[[ INPUT MATERIAL open ]]

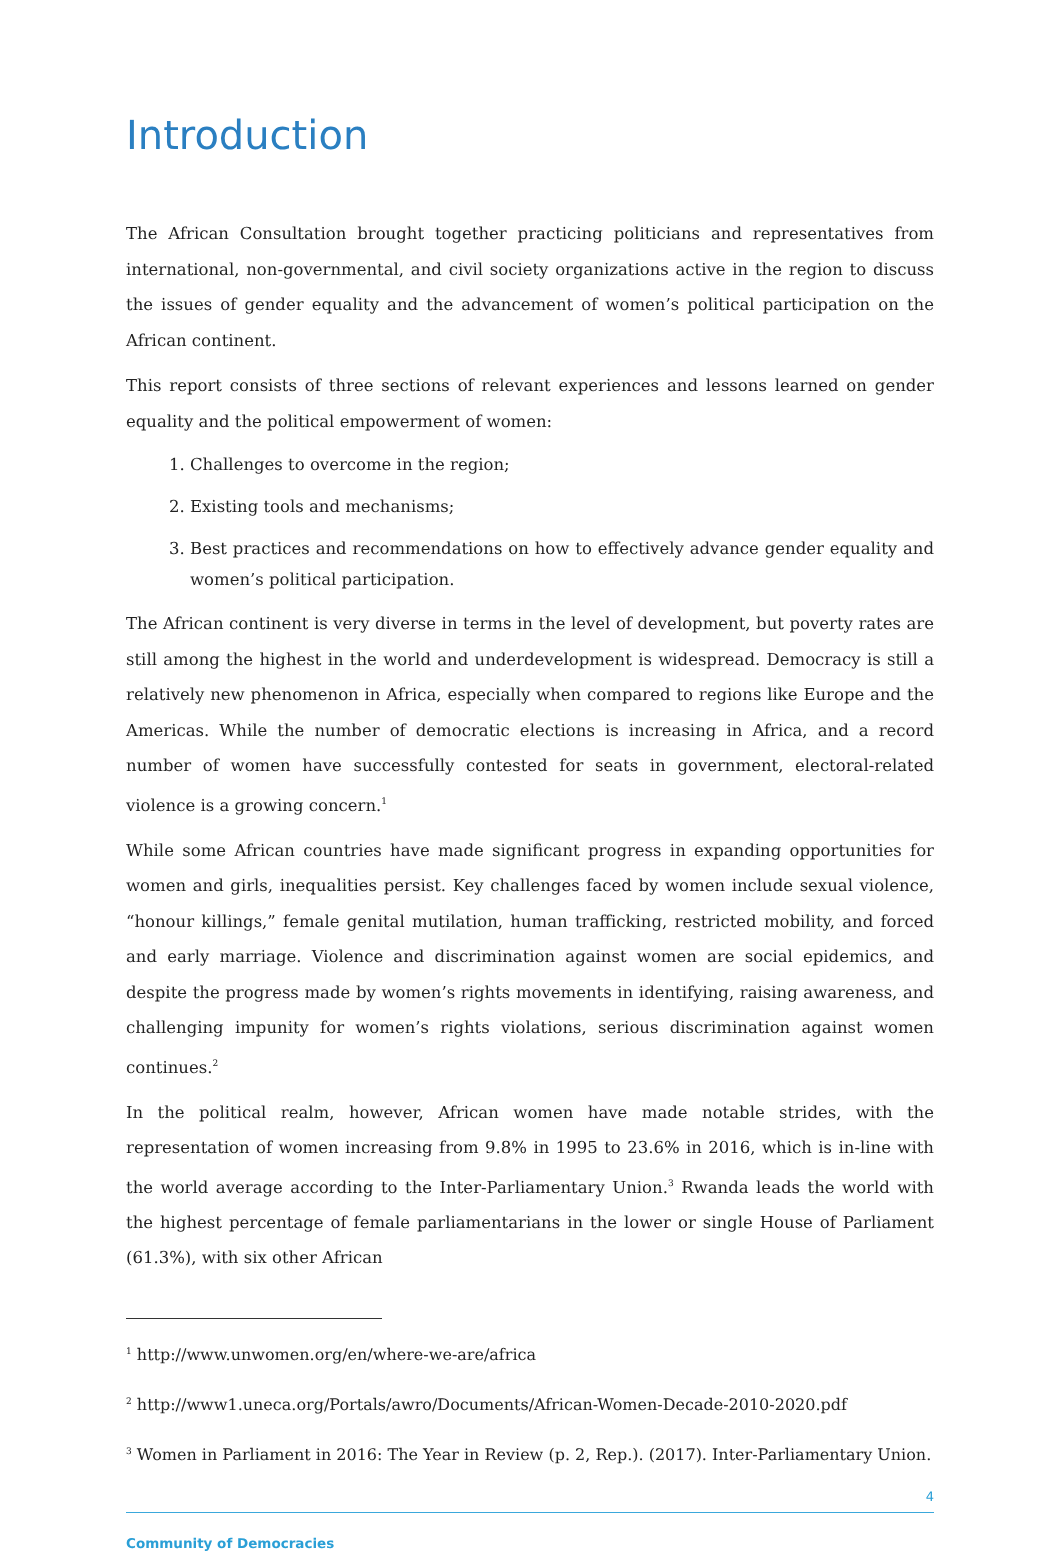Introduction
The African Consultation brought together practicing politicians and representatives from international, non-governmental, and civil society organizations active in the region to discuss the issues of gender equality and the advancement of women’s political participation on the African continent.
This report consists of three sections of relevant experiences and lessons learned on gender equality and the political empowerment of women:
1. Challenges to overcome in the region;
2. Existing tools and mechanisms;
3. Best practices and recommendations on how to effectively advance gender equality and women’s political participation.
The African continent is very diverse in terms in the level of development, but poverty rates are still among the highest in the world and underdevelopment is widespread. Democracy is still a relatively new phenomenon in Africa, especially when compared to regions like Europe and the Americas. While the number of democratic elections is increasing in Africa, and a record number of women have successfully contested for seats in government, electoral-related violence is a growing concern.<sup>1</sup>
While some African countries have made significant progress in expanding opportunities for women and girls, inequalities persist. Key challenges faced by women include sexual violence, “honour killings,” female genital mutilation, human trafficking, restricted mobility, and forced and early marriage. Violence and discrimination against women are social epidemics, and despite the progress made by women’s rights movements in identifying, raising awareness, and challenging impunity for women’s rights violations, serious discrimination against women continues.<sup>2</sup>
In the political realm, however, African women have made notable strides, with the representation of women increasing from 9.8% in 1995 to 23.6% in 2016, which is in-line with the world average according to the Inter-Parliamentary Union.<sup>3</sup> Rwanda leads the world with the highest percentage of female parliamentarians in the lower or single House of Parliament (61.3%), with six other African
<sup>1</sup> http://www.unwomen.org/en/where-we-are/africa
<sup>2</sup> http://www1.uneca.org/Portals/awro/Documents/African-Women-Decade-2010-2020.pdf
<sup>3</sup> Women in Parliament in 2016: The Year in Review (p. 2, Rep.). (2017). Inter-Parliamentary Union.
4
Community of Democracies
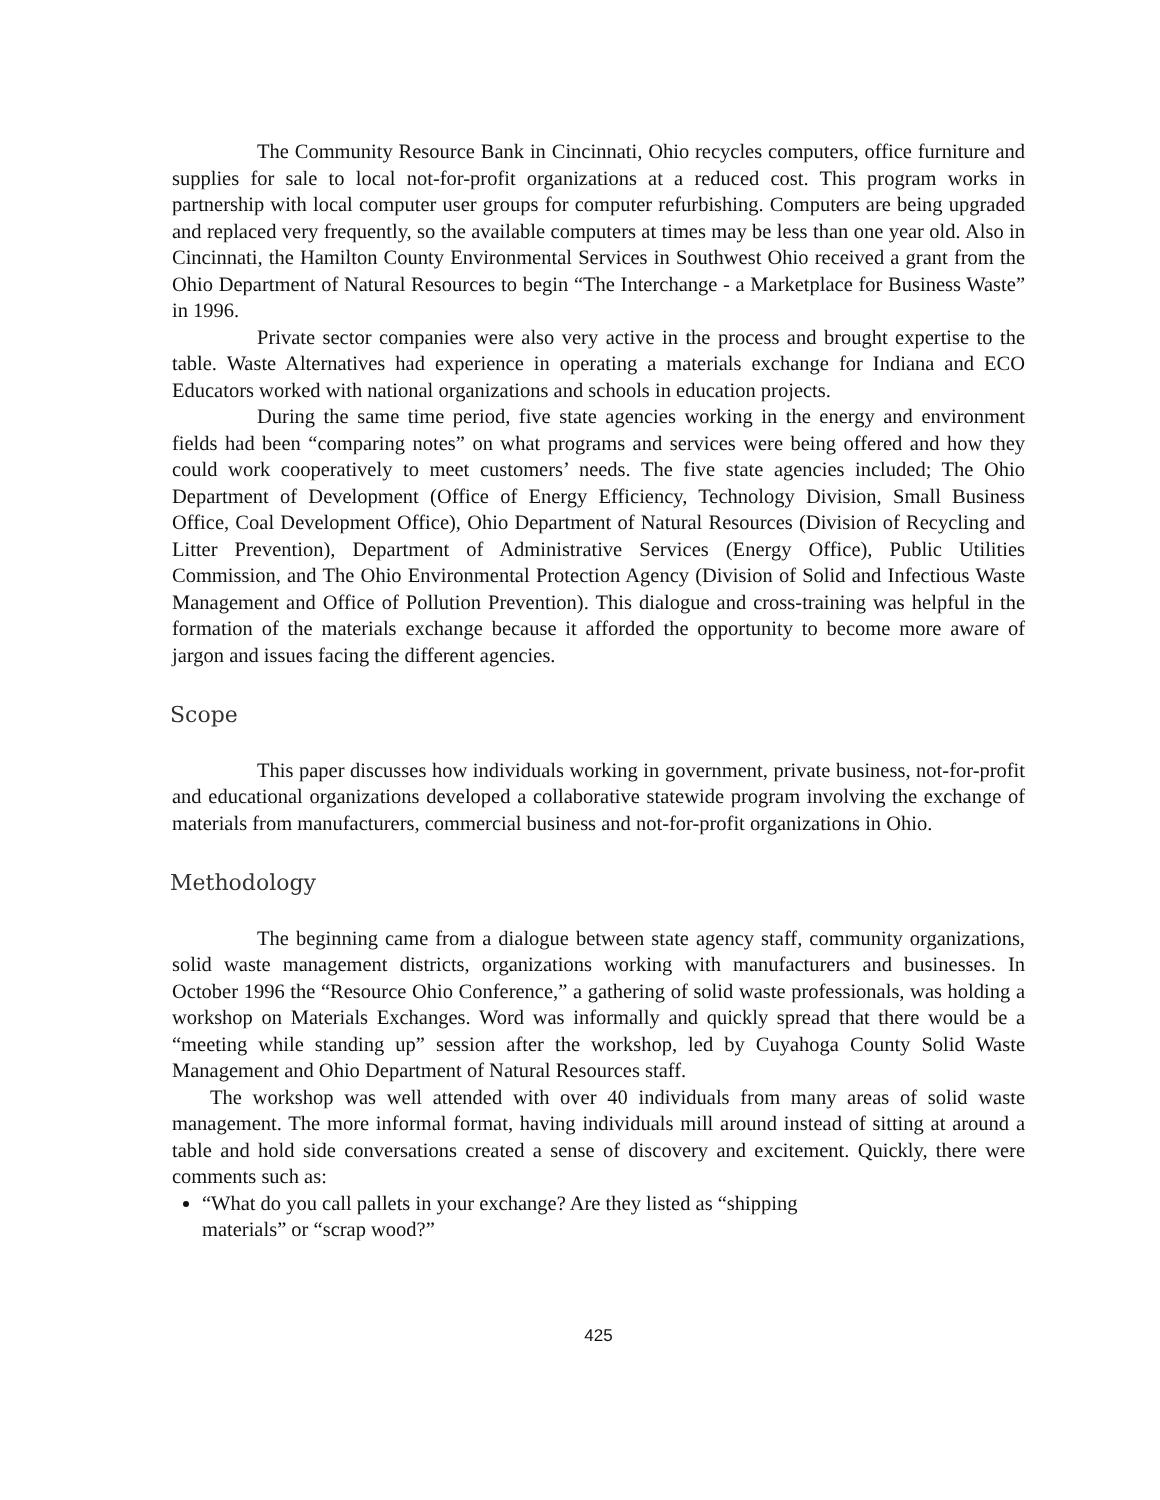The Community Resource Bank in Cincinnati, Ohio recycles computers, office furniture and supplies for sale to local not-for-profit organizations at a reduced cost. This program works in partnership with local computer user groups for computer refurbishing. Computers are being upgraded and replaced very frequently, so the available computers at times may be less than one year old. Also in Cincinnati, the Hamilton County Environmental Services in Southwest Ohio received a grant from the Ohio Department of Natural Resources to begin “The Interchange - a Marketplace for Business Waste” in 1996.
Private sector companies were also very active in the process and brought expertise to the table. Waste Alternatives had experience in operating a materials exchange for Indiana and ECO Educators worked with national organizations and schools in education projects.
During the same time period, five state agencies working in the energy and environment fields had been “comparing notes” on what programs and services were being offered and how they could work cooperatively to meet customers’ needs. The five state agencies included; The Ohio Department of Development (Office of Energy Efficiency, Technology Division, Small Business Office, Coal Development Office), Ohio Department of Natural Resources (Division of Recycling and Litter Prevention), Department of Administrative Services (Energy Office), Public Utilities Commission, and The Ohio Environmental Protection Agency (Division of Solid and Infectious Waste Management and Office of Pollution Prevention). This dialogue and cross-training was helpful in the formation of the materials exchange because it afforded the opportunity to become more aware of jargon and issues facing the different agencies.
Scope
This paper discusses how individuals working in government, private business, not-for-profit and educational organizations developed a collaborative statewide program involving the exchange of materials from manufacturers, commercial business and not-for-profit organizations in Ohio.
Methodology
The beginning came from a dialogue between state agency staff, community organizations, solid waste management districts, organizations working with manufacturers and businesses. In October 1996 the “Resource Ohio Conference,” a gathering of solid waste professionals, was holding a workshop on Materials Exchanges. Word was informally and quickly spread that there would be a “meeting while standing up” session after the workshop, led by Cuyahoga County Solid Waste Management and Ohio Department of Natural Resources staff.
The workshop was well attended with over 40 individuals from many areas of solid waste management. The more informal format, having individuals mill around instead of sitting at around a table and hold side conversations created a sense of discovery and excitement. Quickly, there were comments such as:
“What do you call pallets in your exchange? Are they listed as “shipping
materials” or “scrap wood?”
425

[[ INPUT MATERIAL closed ]]

_INSTRUCTIONS TO FOLLOW_: Each line in the entries above, starting at the line with "Private sector companies" and ending at the line with "Methodology", is to be printed exactly, and only those lines.

_ANSWER SPACE_:
Private sector companies were also very active in the process and brought expertise to the table. Waste Alternatives had experience in operating a materials exchange for Indiana and ECO Educators worked with national organizations and schools in education projects.
During the same time period, five state agencies working in the energy and environment fields had been “comparing notes” on what programs and services were being offered and how they could work cooperatively to meet customers’ needs. The five state agencies included; The Ohio Department of Development (Office of Energy Efficiency, Technology Division, Small Business Office, Coal Development Office), Ohio Department of Natural Resources (Division of Recycling and Litter Prevention), Department of Administrative Services (Energy Office), Public Utilities Commission, and The Ohio Environmental Protection Agency (Division of Solid and Infectious Waste Management and Office of Pollution Prevention). This dialogue and cross-training was helpful in the formation of the materials exchange because it afforded the opportunity to become more aware of jargon and issues facing the different agencies.
Scope
This paper discusses how individuals working in government, private business, not-for-profit and educational organizations developed a collaborative statewide program involving the exchange of materials from manufacturers, commercial business and not-for-profit organizations in Ohio.
Methodology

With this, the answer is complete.